Listening to Sheppard, for me, was like getting into a time machine. His ancient eastern-Establishment accent (however he came by it) and his deadpan functionalism were a direct link back to a button-down mid-20th-century that might never have existed in the first place. Kind of like the episode of Mad Men where they first go to see Bert Cooper and he turns out to be J. Pierrepont Finch himself, still Chairman of the Board after all these years. Like hearing Red Barber talk with the Colonel on NPR – he never said anything remotely interesting, but the idea that it could be 1990-whatever and Red Barber was still on the freaking radio was just madness, so I always tried to listen. Keeping Sheppard on forever was one of the things that Steinbrenner did to put a classy touch on his general robber-baron image.

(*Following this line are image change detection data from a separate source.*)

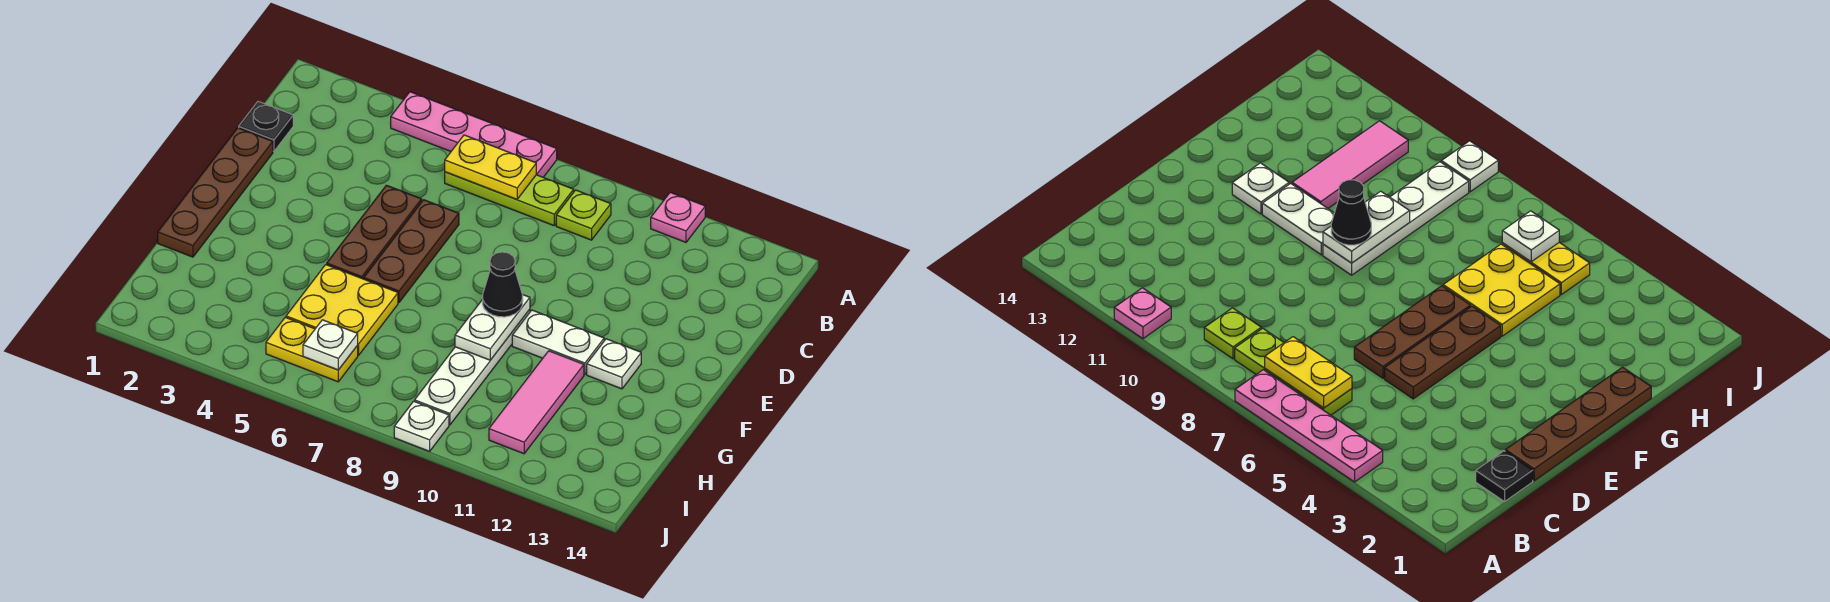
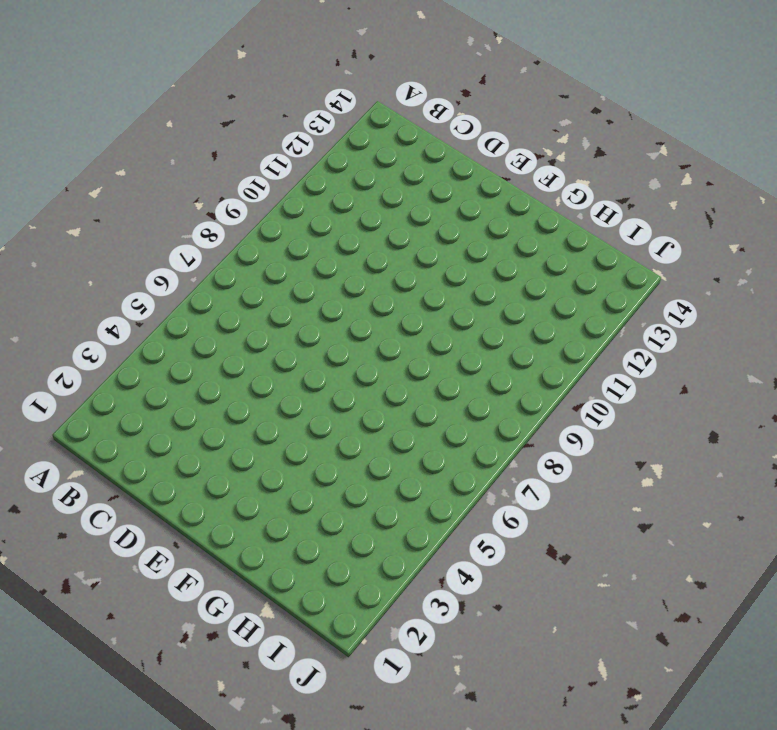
none -> pink plate A4:A7 level 1
none -> pink plate A11 level 1
none -> lime plate B6:B8 level 1

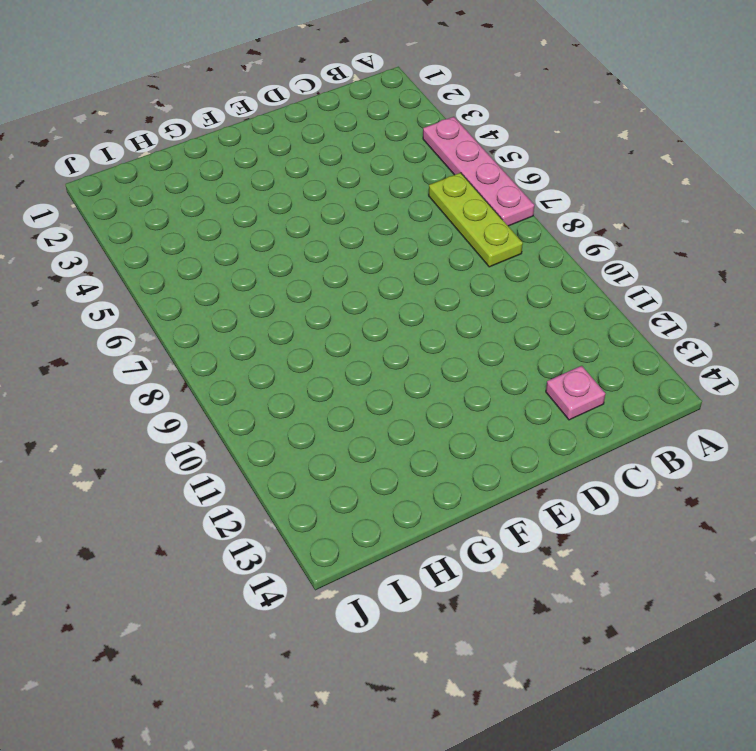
pink plate C13 level 1 -> pink plate A11 level 1
none -> lime plate B9 level 1
none -> black plate C1 level 1
none -> brown plate D1:G1 level 1

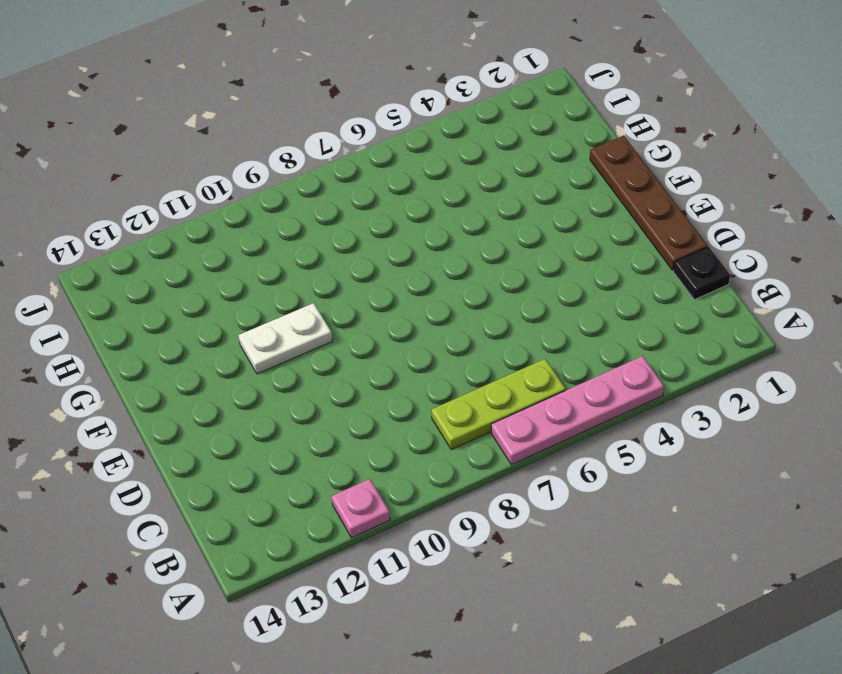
none -> lime plate B9 level 1
none -> brown plate D5:F5 level 1
none -> brown plate D6:F6 level 1

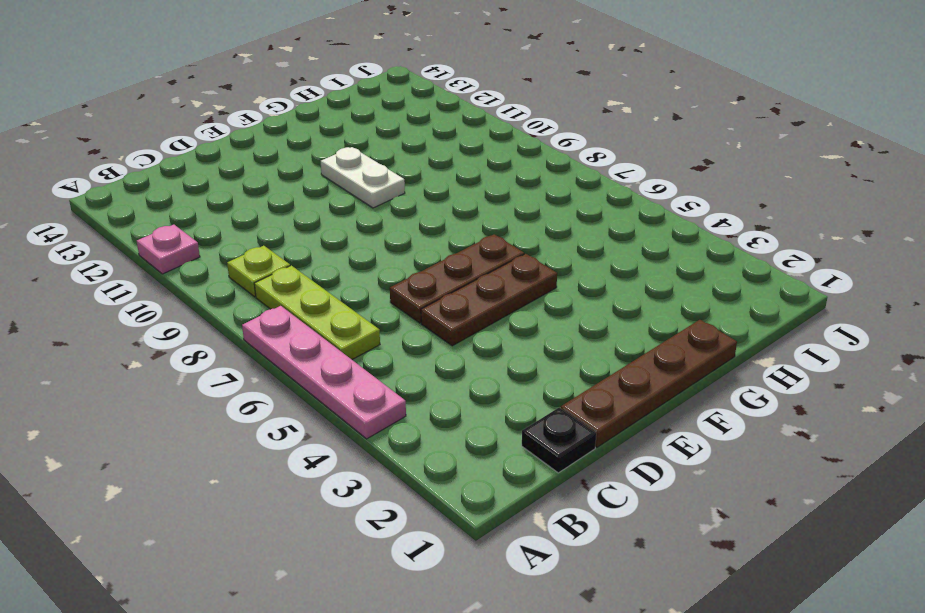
none -> white plate F9:I9 level 1
none -> white plate F12 level 1
none -> yellow plate G5:H6 level 1

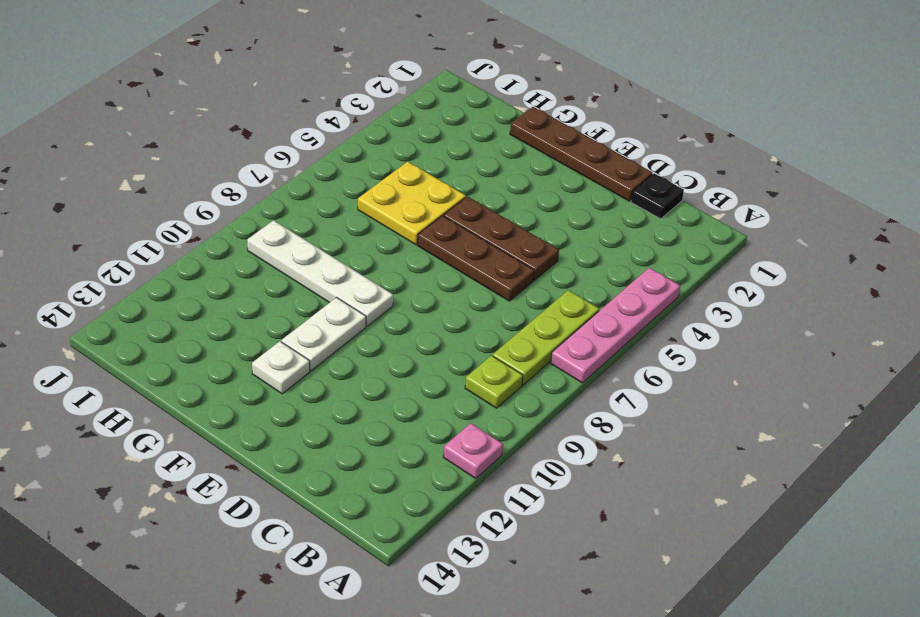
none -> pink tile G11:I11 level 1
none -> yellow plate I5:I6 level 1
none -> white plate J9 level 1

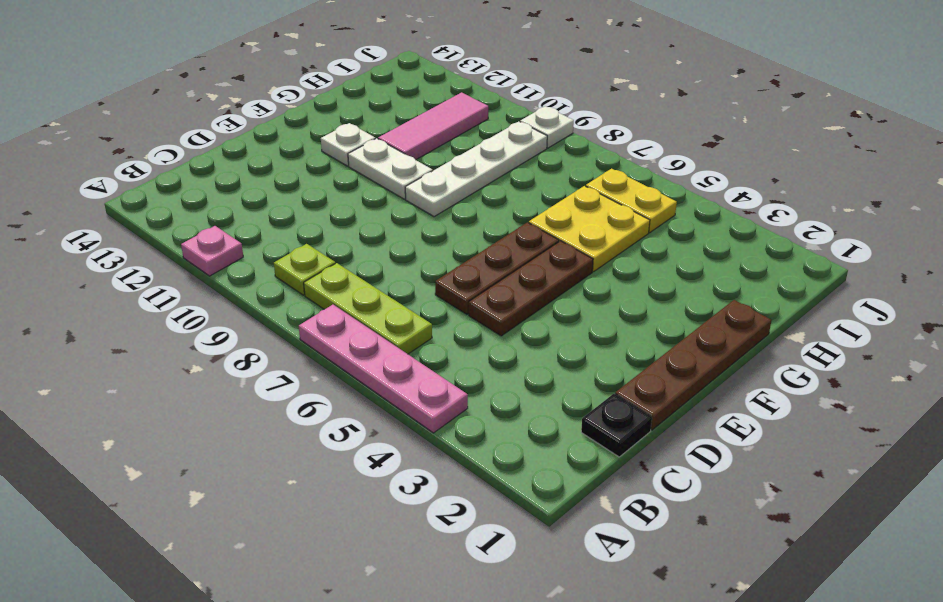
none -> yellow plate B6:B7 level 2
none -> white plate F9:G9 level 2
none -> white plate I6 level 2

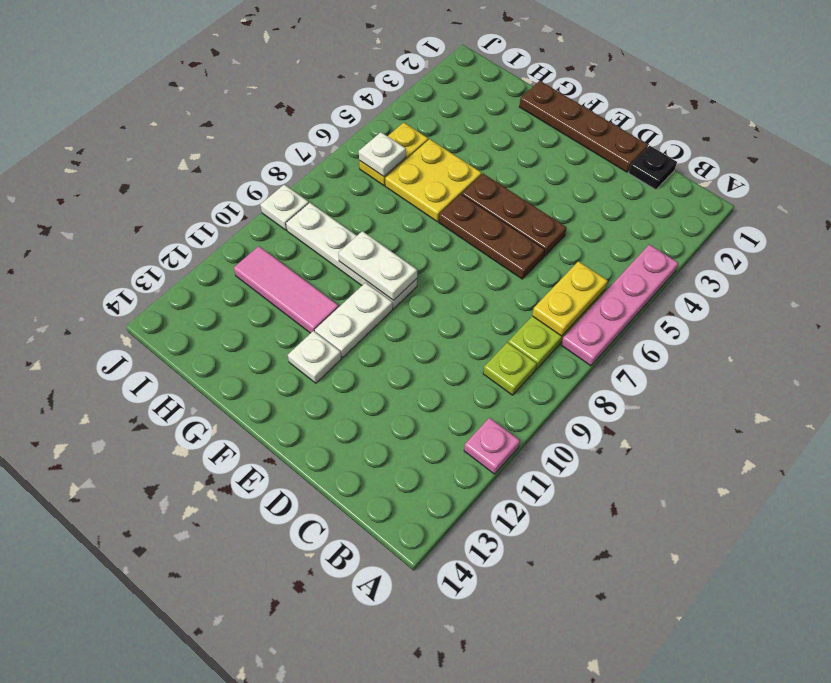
none -> black cone F9 level 3

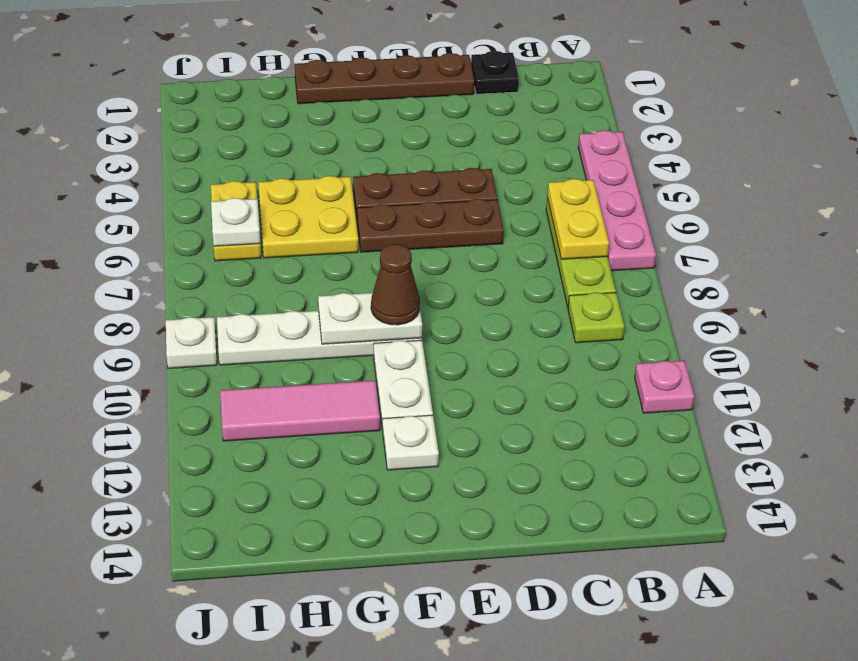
brown cone F9 level 3 -> black cone F9 level 3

I am not sure whether I actually liked Sheppard's work as much as I liked the idea of it. Nil nisi bonum, though, for now.
EDIT: I do realize that a clubhouse manager is a bit closer to the players than an announcer, so I guess the analogy isn't really perfect. But still...
But it WAS kind of cool to go to a game and realize that the dramatic voice you were hearing started doing the games in Joe DiMaggio's last year and Mickey Mantle's debut season.
Incredible luck, that, but it was real.
By 2006, the only fans who went to games who really remembered seeing DiMaggio play were senior citizens. And if you were under 50, your Mantle memories might be a bit hazy as well. But Bob Sheppard watched them from the booth.
Dom DiMaggio, leading off for Boston, was the first player he ever announced, I believe.
Brother Joe - 56-game hit streak, Marilyn Monroe, etc - a half-century later, you could still go to a Yankees game and still hear the same distinctive voice that once introduced the DiMaggios.
The funeral/player issue is a non-starter, for all the reasons cited already.
But if you think this guy was not revered by his team's fans, or that debuting with DiMaggio/Mantle and through endless titles is no more significant than any other announcer, or that he didn't have an amazing dignity to his calls.... yeesh.
A clubhouse manager is hugely closer to the players than a stadium announcer. This is especially true for Sheppard because it was said that Sheppard considered it a matter of decorum not to get too close to the players.
By the way, the things that surprised me most to read about Sheppard after he died were that he was from Queens, a devout Catholic and went to St John's. He had a very old money, Protestant-sounding accent.
Yes. Ron Guidry gave the eulogy. Dave Righetti was a pallbearer.